2021-04-07 10:26:01 | 健康・医療
高血圧は全身の血圧が上がる症状ですが、非常に多くこれが病気として治療が必要かは私はやや疑っています。

これに対し心臓から肺に血液を送る肺動脈が狭くなる「肺高血圧症」という病気があり、これが悪化する仕組みを国立循環器病研究センターのグループが解明しました。

体外から入った化学物質の分解に関わるタンパク質の働きが強まっており、これによって新たな治療法の開発につながる可能性があるとしています。

肺高血圧症とは、肺動脈の血管内腔が何らかの原因で狭くなることにより、血液が通りにくくなって肺動脈の血圧(肺動脈圧)が高くなる病気です。具体的には右心カテーテルという検査で測定した安静時の平均動脈圧が25以上であり、左心系異常は認めないことが条件となっています。

肺動脈の血管内腔が狭くなると、肺を通過する血液の循環が悪くなります。また肺動脈圧が上昇すると、右心室に高い圧力がかかることにより心臓に負担が生じて、右心室の機能低下(右心不全)を引き起こします。

一般的には抗凝固薬や利尿薬、強心薬といった薬剤が用いられますが、肺動脈性高血圧症では血管拡張薬が治療の中心となっています。

肺高血圧症の原因はよくわかっていませんが、潰瘍性大腸炎患者が漢方薬のセイタイを使った後に発症するケースがあるなど、化学物質が発病に関わっている可能性が指摘されてきました。

そこでグループは、体外から取り込まれる化学物質の解毒の仕組みに関わるタンパク質AHRに注目しました。AHRは芳香族炭化水素受容体とよばれ、ダイオキシンなどの解毒に関わっているとされています。
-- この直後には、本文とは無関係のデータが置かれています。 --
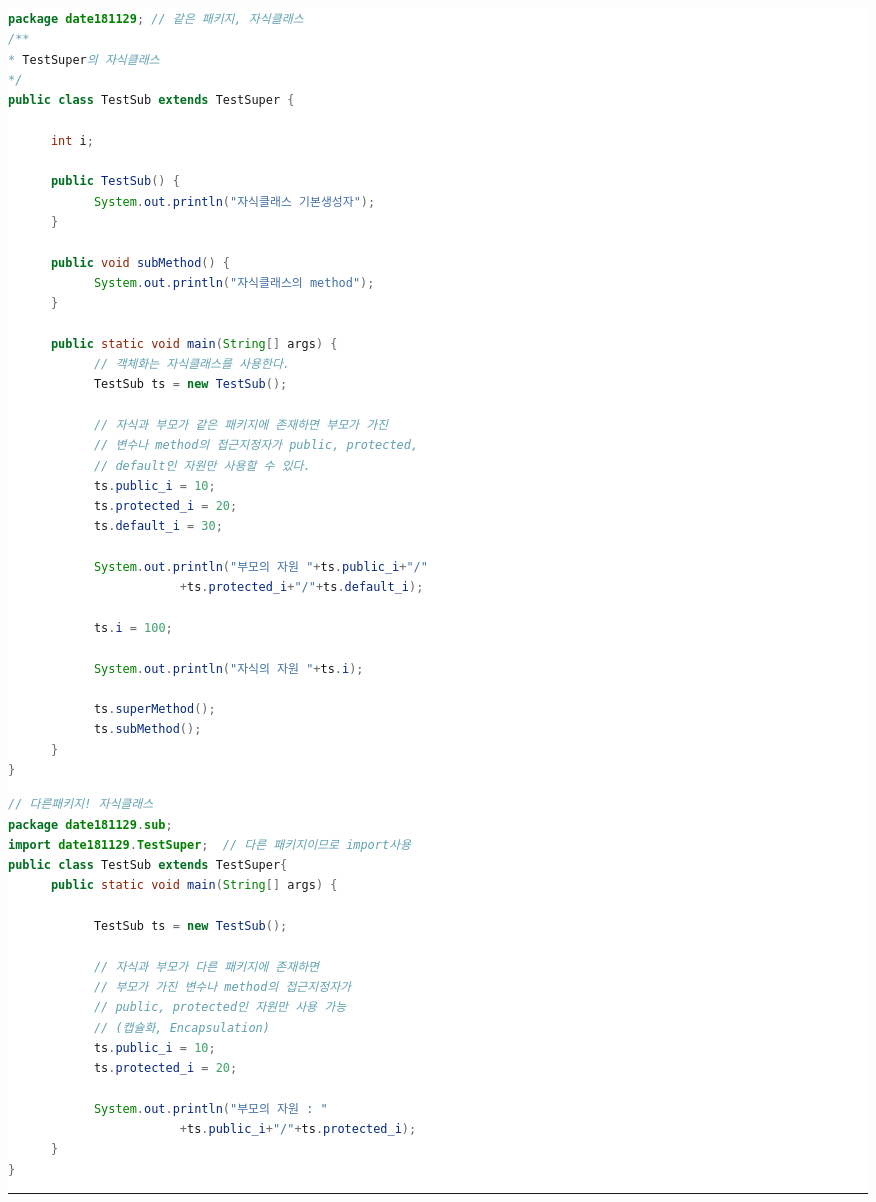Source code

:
 ```java
package date181129; // 같은 패키지, 자식클래스
/**
* TestSuper의 자식클래스
*/
public class TestSub extends TestSuper {
      
      int i;
      
      public TestSub() {
            System.out.println("자식클래스 기본생성자");
      }
      
      public void subMethod() {
            System.out.println("자식클래스의 method");
      }
      
      public static void main(String[] args) {
            // 객체화는 자식클래스를 사용한다.
            TestSub ts = new TestSub();
            
            // 자식과 부모가 같은 패키지에 존재하면 부모가 가진
            // 변수나 method의 접근지정자가 public, protected,
            // default인 자원만 사용할 수 있다.
            ts.public_i = 10;
            ts.protected_i = 20;
            ts.default_i = 30;
            
            System.out.println("부모의 자원 "+ts.public_i+"/"
                        +ts.protected_i+"/"+ts.default_i);
            
            ts.i = 100;
            
            System.out.println("자식의 자원 "+ts.i);
            
            ts.superMethod();
            ts.subMethod();
      }
}
```

```java
// 다른패키지! 자식클래스
package date181129.sub;
import date181129.TestSuper;  // 다른 패키지이므로 import사용
public class TestSub extends TestSuper{
      public static void main(String[] args) {
            
            TestSub ts = new TestSub();
            
            // 자식과 부모가 다른 패키지에 존재하면
            // 부모가 가진 변수나 method의 접근지정자가
            // public, protected인 자원만 사용 가능
            // (캡슐화, Encapsulation)
            ts.public_i = 10;
            ts.protected_i = 20;
            
            System.out.println("부모의 자원 : "
                        +ts.public_i+"/"+ts.protected_i);
      }
}
```

---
肺高血圧症の患者の血液を調べたところ、健康な人よりAHRの働きが高く、重症の患者はより高い傾向が分かりました。動物実験ではラットにAHRの働きを強める物質を与えると、重症の肺高血圧症と似た症状になることも分かりました。

遺伝子操作でラットのAHRの働きを止めると、化学物質を与えても病気が進まないことなども確認できました。グループはこうした結果から、血液中のAHRの働きを調べることで重症化リスクを推定したり、AHRの働きを抑えることで治療できる可能性があるとしています。

同センターは従来は対症療法だけでしたが、根本的な治療法につながる可能性があるとしています。

肺高血圧症という病気自体知りませんでしたので、どの程度の患者がいるのかなどよくわかりませんが、心不全という重篤な状態になる可能性のある病気ですので、こういった仕組みが分かることで、良い治療薬の開発を期待しています。